The Volume Clock

That is the title of a new paper by David Easley, Marcos M. Lopez de Prado, and Maureen O’Hara:

Over the last two centuries, technological advantages have allowed some traders to be faster than others. We argue that, contrary to popular perception, speed is not the defining characteristic that sets High Frequency Trading (HFT) apart. HFT is the natural evolution of a new trading paradigm that is characterized by strategic decisions made in a volume-clock metric. Even if the speed advantage disappears, HFT will evolve to continue exploiting Low Frequency Trading’s (LFT) structural weaknesses. However, LFT practitioners are not defenseless against HFT players, and we offer options that can help them survive and adapt to this new environment.

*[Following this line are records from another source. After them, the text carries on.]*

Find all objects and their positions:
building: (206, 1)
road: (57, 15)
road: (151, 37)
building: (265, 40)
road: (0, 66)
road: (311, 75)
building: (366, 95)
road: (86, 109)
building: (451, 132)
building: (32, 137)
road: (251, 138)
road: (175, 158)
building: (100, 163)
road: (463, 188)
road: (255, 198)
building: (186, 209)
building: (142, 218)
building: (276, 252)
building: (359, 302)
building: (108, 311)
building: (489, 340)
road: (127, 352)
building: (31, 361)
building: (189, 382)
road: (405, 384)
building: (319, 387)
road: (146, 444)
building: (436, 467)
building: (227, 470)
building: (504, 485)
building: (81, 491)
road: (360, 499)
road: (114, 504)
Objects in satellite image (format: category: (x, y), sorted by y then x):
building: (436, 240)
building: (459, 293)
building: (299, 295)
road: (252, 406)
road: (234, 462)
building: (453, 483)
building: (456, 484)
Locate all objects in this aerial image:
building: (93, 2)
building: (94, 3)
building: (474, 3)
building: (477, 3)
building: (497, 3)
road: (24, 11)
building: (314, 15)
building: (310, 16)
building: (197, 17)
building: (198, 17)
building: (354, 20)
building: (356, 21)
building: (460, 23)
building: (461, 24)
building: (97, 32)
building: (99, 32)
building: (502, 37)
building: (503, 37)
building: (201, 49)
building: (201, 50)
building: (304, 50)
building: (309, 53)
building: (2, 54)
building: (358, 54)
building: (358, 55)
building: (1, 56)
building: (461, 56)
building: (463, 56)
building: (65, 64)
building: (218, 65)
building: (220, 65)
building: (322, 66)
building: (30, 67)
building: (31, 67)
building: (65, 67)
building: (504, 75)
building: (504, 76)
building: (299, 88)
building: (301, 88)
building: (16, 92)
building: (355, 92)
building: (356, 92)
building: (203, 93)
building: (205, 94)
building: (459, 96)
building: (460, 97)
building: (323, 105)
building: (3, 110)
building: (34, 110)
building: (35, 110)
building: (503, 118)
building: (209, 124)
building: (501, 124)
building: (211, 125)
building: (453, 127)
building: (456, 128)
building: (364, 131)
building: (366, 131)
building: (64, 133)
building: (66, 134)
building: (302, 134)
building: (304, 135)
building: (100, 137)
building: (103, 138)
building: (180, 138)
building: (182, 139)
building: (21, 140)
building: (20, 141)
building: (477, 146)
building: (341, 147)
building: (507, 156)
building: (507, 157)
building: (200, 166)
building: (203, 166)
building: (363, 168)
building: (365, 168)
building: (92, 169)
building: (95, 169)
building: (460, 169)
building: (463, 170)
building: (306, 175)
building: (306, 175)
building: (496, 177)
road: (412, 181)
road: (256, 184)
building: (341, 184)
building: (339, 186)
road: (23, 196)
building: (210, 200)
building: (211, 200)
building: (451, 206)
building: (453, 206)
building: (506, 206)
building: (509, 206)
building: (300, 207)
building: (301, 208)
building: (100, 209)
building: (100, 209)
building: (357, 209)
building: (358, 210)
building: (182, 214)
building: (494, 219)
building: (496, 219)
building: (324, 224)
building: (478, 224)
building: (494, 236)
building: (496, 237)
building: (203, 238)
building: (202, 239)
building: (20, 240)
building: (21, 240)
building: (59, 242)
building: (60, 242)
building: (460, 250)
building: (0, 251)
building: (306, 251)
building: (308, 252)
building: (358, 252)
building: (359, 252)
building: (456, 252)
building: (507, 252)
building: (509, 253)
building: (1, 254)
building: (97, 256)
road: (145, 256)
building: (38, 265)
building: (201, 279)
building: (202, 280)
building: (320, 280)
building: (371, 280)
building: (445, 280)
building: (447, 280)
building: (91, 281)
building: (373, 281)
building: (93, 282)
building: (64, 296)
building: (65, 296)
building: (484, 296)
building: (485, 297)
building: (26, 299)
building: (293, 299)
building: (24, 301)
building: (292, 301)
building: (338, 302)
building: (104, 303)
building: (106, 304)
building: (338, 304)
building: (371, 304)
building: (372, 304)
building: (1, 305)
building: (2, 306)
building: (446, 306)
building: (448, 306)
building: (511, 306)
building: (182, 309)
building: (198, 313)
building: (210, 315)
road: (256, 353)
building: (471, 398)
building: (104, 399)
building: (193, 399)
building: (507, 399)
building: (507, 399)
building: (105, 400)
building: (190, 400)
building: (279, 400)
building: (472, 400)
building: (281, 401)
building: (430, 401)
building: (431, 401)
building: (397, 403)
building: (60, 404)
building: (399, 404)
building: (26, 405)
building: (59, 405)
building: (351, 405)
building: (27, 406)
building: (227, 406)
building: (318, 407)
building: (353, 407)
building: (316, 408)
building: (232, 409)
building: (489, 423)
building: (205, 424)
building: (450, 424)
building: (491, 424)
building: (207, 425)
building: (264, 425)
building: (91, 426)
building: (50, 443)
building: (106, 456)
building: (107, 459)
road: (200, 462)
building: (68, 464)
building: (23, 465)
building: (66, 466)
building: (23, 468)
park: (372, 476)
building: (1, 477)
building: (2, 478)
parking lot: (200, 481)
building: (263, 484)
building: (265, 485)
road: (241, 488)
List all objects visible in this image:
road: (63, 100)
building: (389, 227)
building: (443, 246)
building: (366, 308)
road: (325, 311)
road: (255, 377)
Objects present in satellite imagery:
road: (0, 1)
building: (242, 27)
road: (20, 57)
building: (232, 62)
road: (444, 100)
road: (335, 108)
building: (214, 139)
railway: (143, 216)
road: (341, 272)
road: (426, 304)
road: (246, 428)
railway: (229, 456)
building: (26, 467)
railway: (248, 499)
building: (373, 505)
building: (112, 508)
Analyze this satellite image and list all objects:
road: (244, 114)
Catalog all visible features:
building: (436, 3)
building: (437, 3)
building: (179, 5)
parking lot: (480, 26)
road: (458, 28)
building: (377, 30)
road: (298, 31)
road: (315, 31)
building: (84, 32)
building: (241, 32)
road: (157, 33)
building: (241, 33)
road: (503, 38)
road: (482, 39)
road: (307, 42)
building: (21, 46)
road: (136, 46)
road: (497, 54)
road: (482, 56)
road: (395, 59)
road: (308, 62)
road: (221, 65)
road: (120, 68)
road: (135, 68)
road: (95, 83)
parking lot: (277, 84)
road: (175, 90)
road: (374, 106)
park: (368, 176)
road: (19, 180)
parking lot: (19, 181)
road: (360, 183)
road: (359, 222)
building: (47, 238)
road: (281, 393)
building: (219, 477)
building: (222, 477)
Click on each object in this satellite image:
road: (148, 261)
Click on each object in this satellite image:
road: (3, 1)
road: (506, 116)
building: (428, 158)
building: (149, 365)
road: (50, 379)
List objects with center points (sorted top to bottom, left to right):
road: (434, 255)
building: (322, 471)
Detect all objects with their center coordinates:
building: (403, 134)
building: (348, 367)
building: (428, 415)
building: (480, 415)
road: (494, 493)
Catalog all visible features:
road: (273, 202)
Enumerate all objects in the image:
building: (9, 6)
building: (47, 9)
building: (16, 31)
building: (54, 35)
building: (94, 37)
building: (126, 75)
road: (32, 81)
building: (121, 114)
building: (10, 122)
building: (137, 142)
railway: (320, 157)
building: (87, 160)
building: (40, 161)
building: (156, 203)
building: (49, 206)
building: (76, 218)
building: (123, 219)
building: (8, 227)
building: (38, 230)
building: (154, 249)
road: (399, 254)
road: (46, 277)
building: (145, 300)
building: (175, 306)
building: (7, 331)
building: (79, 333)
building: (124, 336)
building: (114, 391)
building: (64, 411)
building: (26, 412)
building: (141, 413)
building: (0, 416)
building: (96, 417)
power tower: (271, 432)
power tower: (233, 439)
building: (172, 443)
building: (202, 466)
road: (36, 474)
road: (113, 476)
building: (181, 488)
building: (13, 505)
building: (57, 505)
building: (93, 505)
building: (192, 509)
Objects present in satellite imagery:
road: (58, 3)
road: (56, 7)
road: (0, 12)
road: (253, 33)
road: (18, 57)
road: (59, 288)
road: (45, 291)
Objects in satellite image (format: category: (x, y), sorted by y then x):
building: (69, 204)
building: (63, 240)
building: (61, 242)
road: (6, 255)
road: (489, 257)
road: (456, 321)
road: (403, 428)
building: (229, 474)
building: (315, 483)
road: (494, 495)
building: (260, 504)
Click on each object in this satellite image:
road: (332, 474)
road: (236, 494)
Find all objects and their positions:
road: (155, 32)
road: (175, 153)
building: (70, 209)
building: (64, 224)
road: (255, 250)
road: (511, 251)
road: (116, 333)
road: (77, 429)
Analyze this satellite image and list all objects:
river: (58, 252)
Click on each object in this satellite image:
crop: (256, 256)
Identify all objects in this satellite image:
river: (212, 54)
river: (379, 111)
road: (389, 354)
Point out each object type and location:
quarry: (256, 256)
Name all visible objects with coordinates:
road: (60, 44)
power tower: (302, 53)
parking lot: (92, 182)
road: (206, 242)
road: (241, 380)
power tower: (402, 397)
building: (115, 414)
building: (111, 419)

The paper has many interesting bits, such as this:

Databases with trillions of observations are now commonplace in financial firms. Machine learning methods, such as Nearest Neighbor or Multivariate Embedding algorithms search for patterns within a library of recorded events. This ability to process and learn from what is known as “big data” only reinforces the advantages of HFT’s “event-time” paradigm, very much like how “Deep Blue” could assign probabilities to Kasparov’s next 20 moves, based on hundreds of thousands of past games (or more recently, why Watson could outplay his Jeopardy opponents).

The upshot is that speed makes HFTs more effective, but slowing them down won’t change their basic behavior: Strategic sequential trading in event time.

One message of the paper is that sequential strategic behavior will occur at any speed.  I liked this sentence:

As we have seen, HFT algos can easily detect when there is a human in the trading room, and take advantage.

And the ending bit is this:

There is a natural balance between HFTs and LFTs. Just as in nature the number of predators is limited by the available prey, the number of HFTs is constrained by the available LFT flows. Rather than seeking “endangered species” status for LFTs (by virtue of legislative action like a Tobin tax or speed limit), it seems more efficient and less intrusive to starve some HFTs by making LFTs smarter. Carrier pigeons or dedicated fiber optic cable notwithstanding, the market still operates to provide liquidity and price discovery – only now it does it very quickly and strategically.